Datuk Dr Cyrus Das said this was crucial as many Malaysian job applicants found difficulty in getting hired because they lacked proficiency in English.

"The Chief Minister has been bold enough to declare that English should be an official language and I think that's going to help.

"I think in about 10 years, with this emphasis on English, Sarawak graduates will find themselves to be very employable," the Malaysian Society for Labour and Social Security Law president said.

He was speaking to reporters after opening the first regional conference on Current Developments in Employment Law in Malaysia and the ASEAN Countries yesterday.

Das said he was shocked by the statistics from the Malaysian Employers Federation (MEF) that about 200,000 graduates in the country were unemployed, with poor command of the English language as one of the main reasons.

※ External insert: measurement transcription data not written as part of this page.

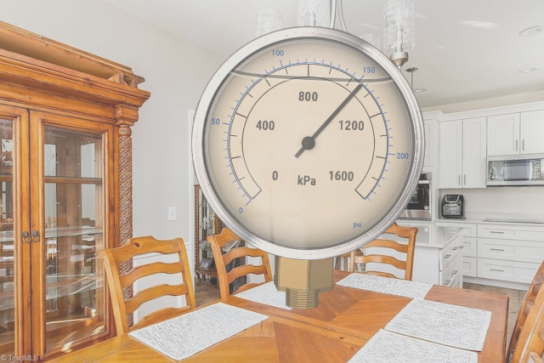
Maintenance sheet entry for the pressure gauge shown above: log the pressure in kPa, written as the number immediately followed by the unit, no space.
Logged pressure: 1050kPa
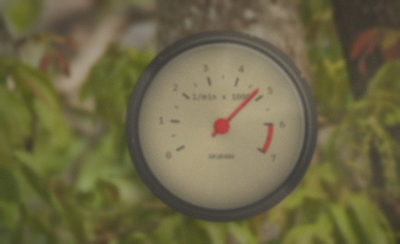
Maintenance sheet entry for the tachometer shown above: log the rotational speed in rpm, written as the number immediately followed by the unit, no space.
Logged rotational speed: 4750rpm
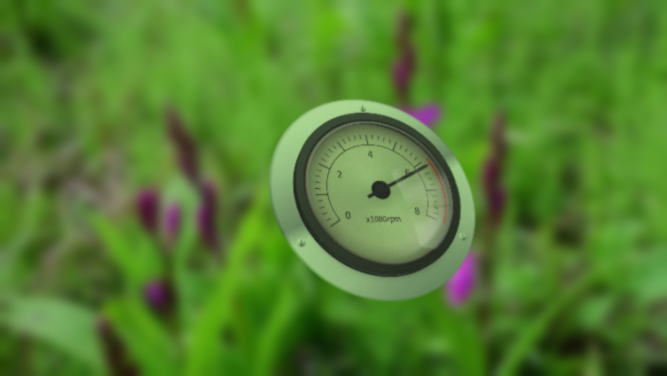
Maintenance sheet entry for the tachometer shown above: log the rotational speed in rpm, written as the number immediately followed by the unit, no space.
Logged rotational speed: 6200rpm
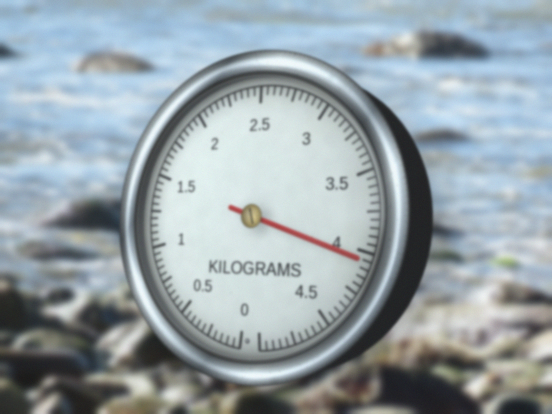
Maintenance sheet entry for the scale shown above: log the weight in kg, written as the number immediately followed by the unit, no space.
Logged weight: 4.05kg
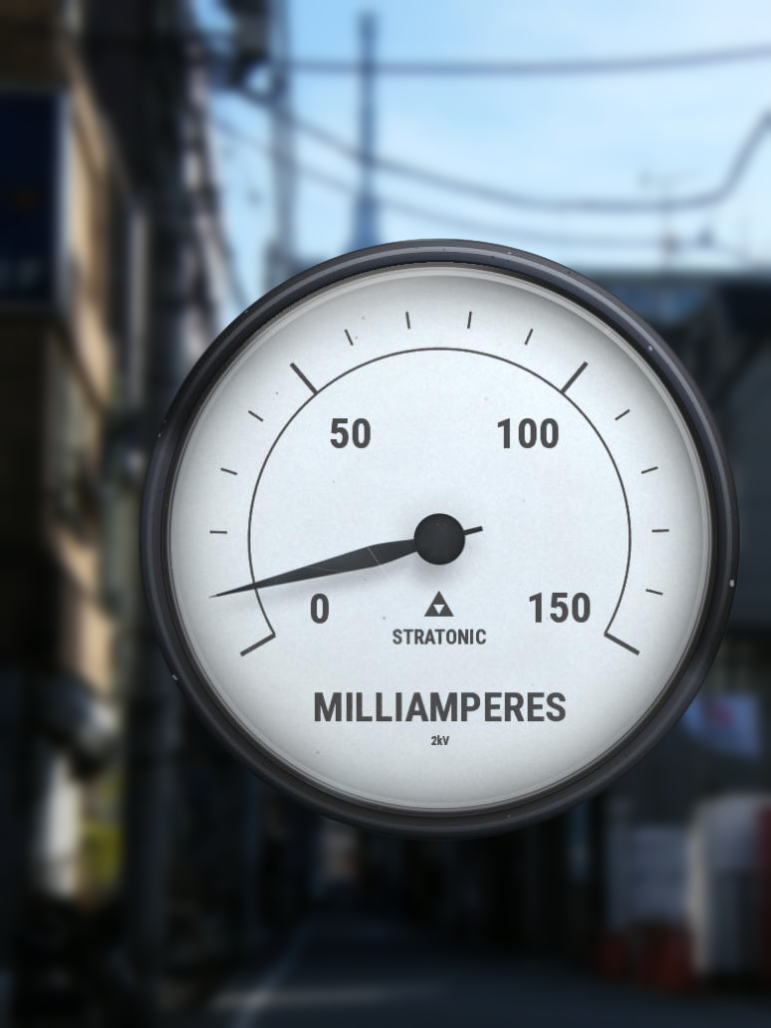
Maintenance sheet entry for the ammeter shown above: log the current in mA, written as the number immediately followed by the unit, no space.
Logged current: 10mA
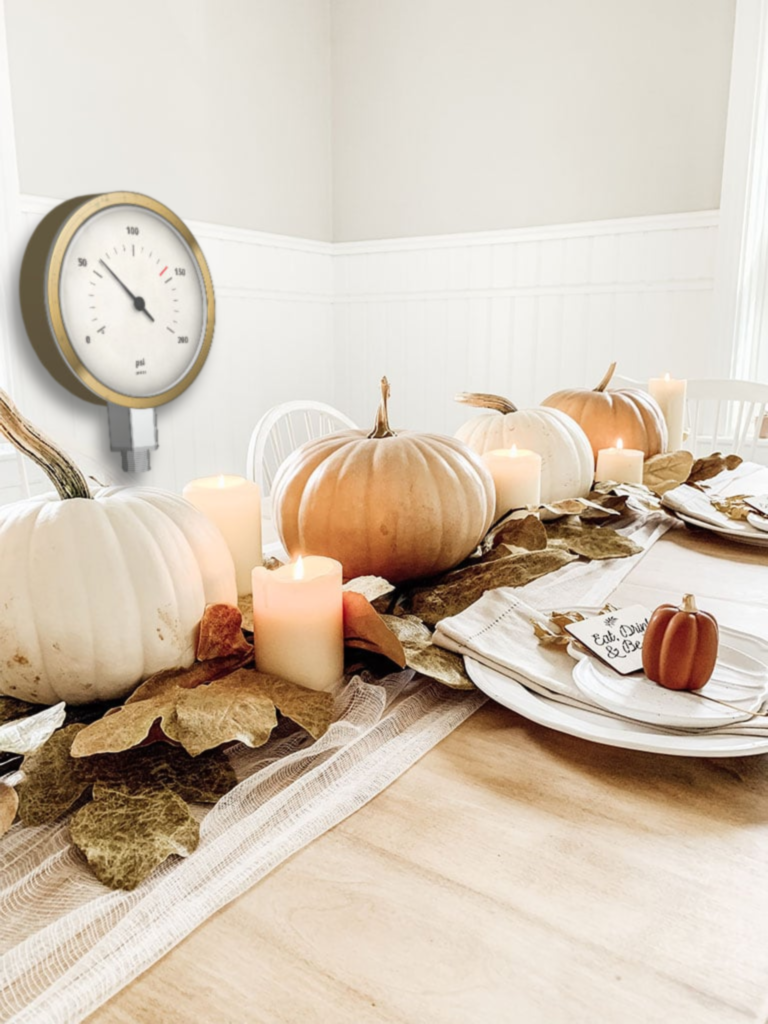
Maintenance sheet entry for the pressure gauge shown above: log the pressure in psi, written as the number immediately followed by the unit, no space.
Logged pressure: 60psi
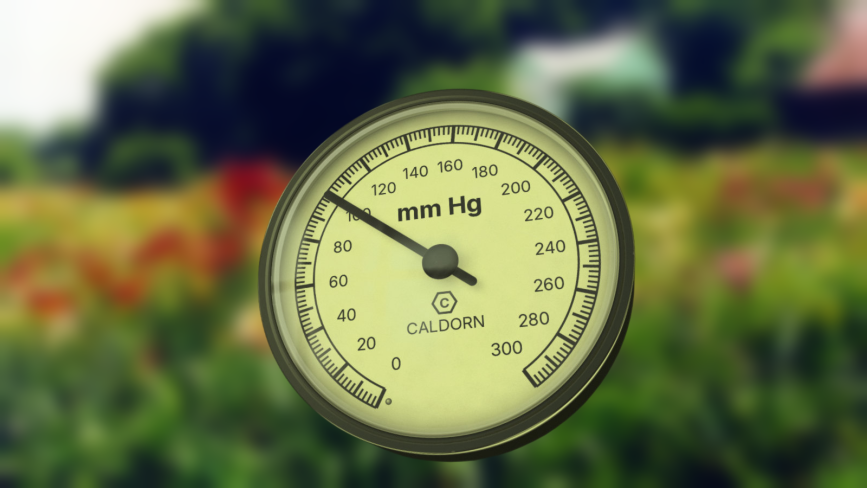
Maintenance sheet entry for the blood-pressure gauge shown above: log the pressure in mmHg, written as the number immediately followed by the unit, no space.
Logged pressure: 100mmHg
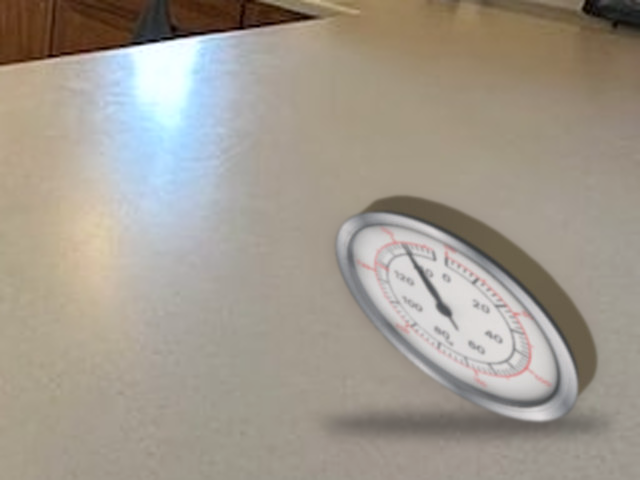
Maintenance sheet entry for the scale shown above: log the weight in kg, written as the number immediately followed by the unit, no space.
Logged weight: 140kg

On another matter, he said Malaysia was heading towards becoming an aged nation by 2030 and yet 67% or 4.46 million active contributors to the Employees Provident Fund (EPF) had not achieved basic saving requirement.

Citing EPF statistics, he said contributors were estimated to need a minimum savings of RM820 (S$270) per month for 20 years, which would come up to RM196,800 in their old age.

"It is unlikely that this target is achievable given the high cost of living and the indirect taxes to which the people are being subjected to today. The problem is acute as the young population, which was 31.5% in 2005, is expected to dip to 17.7% in 2030 and further reduced to 13.5% by 2050.

"In contrast, the population, aged 60 and above, is expected to increase from 6.7% in 2005 to 15.5% in 2030 and 25.7% by 2050. It is believed that half of ex-EPF members exhaust their EPF savings in five years, creating the spectacle of old-age penury," he said.

As such, he called for more thoughts to be given to reforming pension systems so that the social welfare of retirees would be better looked after.